= Beginning of Section =

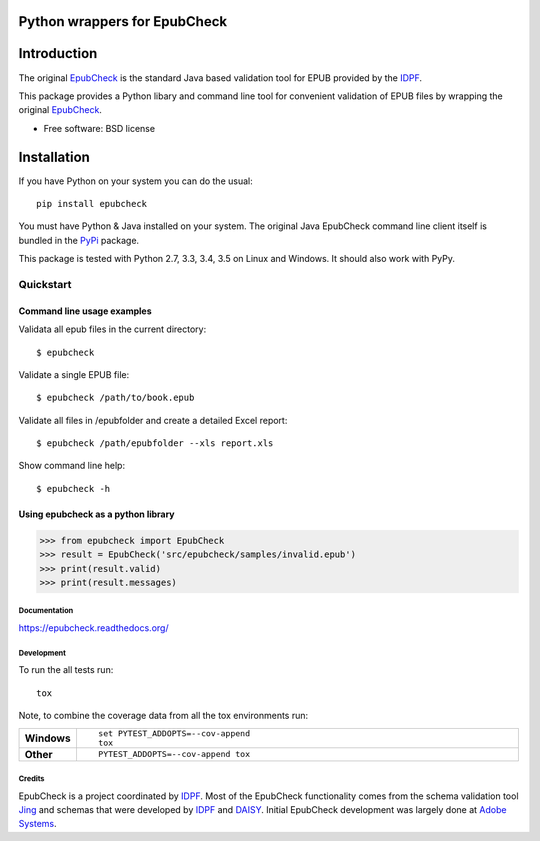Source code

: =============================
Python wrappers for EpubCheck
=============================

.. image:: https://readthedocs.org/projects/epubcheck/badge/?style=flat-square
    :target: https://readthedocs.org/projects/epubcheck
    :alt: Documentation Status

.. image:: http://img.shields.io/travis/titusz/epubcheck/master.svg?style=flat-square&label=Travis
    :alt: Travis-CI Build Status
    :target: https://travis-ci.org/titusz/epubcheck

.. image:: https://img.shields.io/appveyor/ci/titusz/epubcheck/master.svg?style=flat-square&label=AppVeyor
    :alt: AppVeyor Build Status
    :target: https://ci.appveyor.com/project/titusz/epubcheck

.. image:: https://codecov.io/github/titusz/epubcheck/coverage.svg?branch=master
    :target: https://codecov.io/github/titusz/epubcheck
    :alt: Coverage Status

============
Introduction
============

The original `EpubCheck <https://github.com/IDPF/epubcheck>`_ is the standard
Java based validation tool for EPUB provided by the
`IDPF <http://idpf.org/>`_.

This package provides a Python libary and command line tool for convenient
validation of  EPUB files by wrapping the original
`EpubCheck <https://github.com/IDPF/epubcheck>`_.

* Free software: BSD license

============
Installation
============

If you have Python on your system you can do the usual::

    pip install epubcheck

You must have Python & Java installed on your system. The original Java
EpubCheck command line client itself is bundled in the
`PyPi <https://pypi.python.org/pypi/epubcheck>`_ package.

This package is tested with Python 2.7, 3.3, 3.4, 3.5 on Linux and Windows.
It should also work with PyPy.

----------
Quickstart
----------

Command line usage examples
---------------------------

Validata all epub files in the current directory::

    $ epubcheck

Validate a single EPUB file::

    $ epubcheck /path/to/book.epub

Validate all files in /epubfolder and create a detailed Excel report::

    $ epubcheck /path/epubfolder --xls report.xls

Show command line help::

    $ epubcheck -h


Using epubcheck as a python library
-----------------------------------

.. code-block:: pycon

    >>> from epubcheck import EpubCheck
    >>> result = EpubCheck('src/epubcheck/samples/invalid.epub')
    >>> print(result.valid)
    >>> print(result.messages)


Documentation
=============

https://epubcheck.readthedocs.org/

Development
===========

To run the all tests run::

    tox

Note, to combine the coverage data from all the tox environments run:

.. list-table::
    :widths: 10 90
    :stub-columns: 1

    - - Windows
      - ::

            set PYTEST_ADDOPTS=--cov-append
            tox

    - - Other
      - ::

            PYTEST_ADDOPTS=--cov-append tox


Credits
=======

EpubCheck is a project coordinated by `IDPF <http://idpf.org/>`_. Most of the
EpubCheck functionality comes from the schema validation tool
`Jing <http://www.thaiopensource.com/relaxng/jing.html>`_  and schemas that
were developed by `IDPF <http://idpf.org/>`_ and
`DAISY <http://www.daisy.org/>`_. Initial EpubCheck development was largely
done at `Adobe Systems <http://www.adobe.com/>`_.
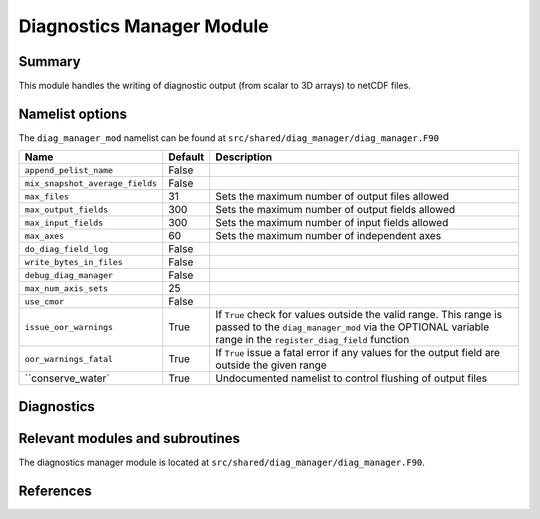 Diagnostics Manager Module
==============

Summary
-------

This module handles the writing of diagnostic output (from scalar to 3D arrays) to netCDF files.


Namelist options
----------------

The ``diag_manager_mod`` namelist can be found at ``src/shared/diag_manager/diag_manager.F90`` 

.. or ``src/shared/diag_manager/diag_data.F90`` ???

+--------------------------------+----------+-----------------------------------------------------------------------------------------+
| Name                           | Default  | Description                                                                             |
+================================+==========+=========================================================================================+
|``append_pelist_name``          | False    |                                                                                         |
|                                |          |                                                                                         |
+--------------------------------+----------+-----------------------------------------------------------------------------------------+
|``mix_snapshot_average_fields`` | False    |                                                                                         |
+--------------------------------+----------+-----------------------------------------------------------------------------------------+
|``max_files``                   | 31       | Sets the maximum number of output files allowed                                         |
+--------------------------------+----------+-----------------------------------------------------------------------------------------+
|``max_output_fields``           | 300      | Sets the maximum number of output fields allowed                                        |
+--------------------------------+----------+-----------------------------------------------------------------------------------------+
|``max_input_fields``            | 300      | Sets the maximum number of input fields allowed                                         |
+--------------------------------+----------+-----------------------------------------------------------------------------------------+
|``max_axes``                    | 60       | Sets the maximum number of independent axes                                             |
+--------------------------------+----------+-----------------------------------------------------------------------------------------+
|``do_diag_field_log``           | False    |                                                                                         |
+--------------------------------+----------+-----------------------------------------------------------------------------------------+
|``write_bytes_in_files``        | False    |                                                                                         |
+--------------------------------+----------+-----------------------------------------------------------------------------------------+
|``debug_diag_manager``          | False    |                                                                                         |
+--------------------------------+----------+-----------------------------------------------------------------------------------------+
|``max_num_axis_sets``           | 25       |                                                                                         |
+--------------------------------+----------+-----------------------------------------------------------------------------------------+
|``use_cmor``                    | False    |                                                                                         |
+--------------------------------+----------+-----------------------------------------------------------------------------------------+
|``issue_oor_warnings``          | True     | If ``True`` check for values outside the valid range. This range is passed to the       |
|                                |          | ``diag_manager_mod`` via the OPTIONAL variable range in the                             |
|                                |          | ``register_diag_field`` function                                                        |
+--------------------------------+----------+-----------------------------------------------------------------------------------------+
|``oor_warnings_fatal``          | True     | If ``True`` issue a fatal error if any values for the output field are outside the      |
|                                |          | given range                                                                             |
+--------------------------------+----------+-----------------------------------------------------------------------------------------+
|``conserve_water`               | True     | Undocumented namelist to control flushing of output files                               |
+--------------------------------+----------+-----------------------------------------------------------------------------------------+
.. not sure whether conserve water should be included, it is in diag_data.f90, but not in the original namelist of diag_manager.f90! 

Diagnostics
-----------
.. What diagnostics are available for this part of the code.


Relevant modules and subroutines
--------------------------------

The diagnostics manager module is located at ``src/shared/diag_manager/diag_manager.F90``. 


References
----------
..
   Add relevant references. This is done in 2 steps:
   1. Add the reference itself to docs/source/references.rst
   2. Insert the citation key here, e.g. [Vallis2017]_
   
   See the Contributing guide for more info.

= End of Section =

What the exercise asks | Scan the data for the string "Documentation" and copy each line in which it occurs.

Result |
    :alt: Documentation Status
Documentation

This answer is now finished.